> [Exercise description] Please repeat the entire listing verbatim and keep the pictures out.

-*-*-

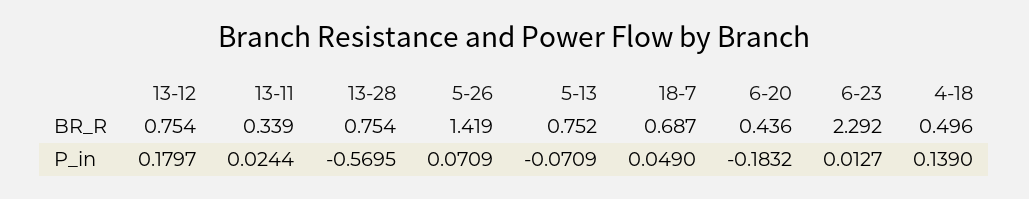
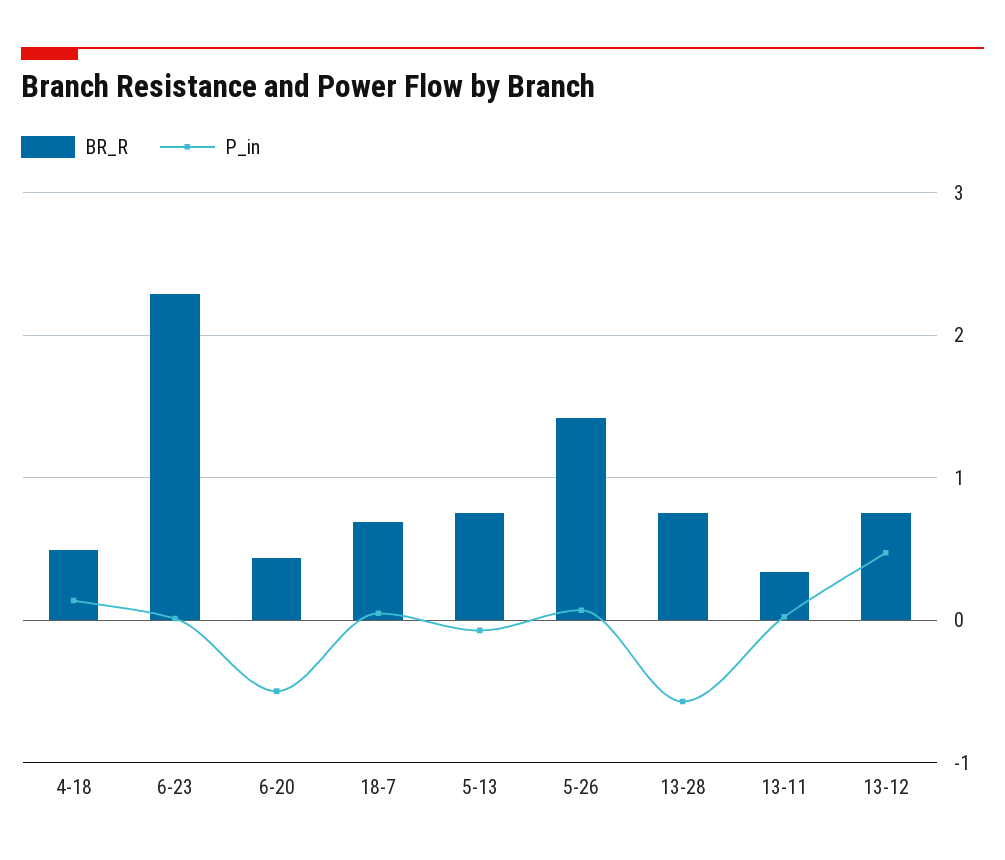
  {
    "BR_R": {
      "13-12": 0.754,
      "13-11": 0.339,
      "13-28": 0.754,
      "5-26": 1.419,
      "5-13": 0.752,
      "18-7": 0.687,
      "6-20": 0.436,
      "6-23": 2.292,
      "4-18": 0.496
    },
    "P_in": {
-     "13-12": 0.1797,
+     "13-12": 0.5,
      "13-11": 0.0244,
      "13-28": -0.5695,
      "5-26": 0.0709,
      "5-13": -0.0709,
      "18-7": 0.049,
-     "6-20": -0.1832,
+     "6-20": -0.5,
      "6-23": 0.0127,
      "4-18": 0.139
    }
  }

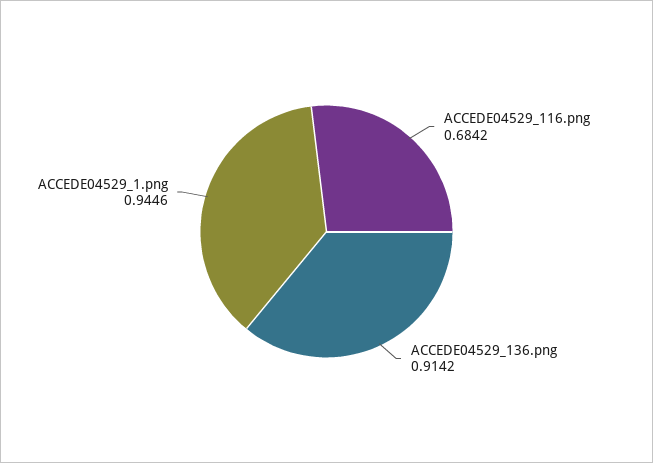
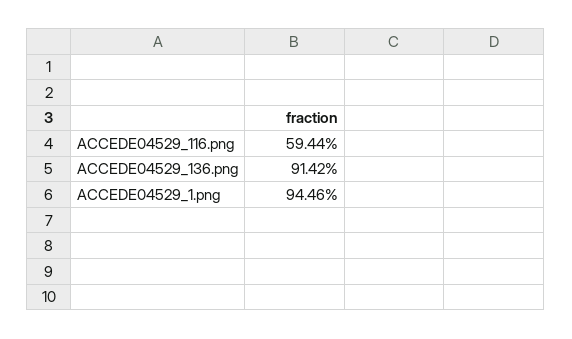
  {
-   "ACCEDE04529_116.png": 0.6842,
+   "ACCEDE04529_116.png": 0.5944,
    "ACCEDE04529_136.png": 0.9142,
    "ACCEDE04529_1.png": 0.9446
  }

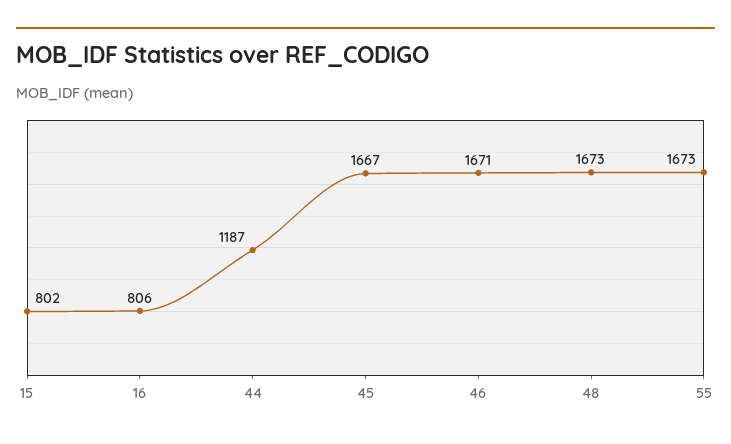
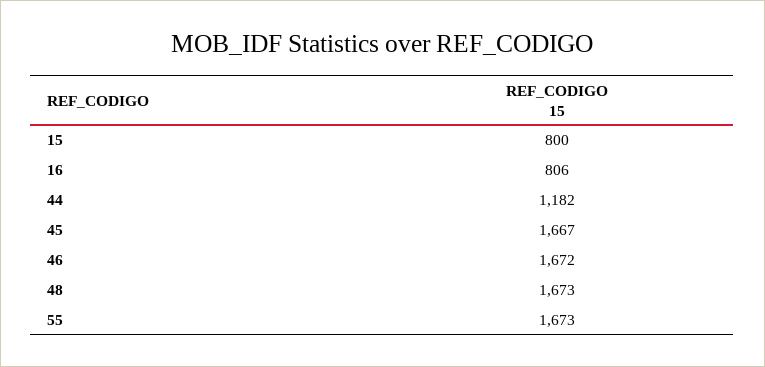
  {
-   "15": 802,
+   "15": 800,
    "16": 806,
-   "44": 1187,
+   "44": 1182,
    "45": 1667,
-   "46": 1671,
+   "46": 1672,
    "48": 1673,
    "55": 1673
  }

-*-*-

> [Answer]
  {
    "BR_R": {
      "13-12": 0.754,
      "13-11": 0.339,
      "13-28": 0.754,
      "5-26": 1.419,
      "5-13": 0.752,
      "18-7": 0.687,
      "6-20": 0.436,
      "6-23": 2.292,
      "4-18": 0.496
    },
    "P_in": {
-     "13-12": 0.1797,
+     "13-12": 0.5,
      "13-11": 0.0244,
      "13-28": -0.5695,
      "5-26": 0.0709,
      "5-13": -0.0709,
      "18-7": 0.049,
-     "6-20": -0.1832,
+     "6-20": -0.5,
      "6-23": 0.0127,
      "4-18": 0.139
    }
  }

  {
-   "ACCEDE04529_116.png": 0.6842,
+   "ACCEDE04529_116.png": 0.5944,
    "ACCEDE04529_136.png": 0.9142,
    "ACCEDE04529_1.png": 0.9446
  }

  {
-   "15": 802,
+   "15": 800,
    "16": 806,
-   "44": 1187,
+   "44": 1182,
    "45": 1667,
-   "46": 1671,
+   "46": 1672,
    "48": 1673,
    "55": 1673
  }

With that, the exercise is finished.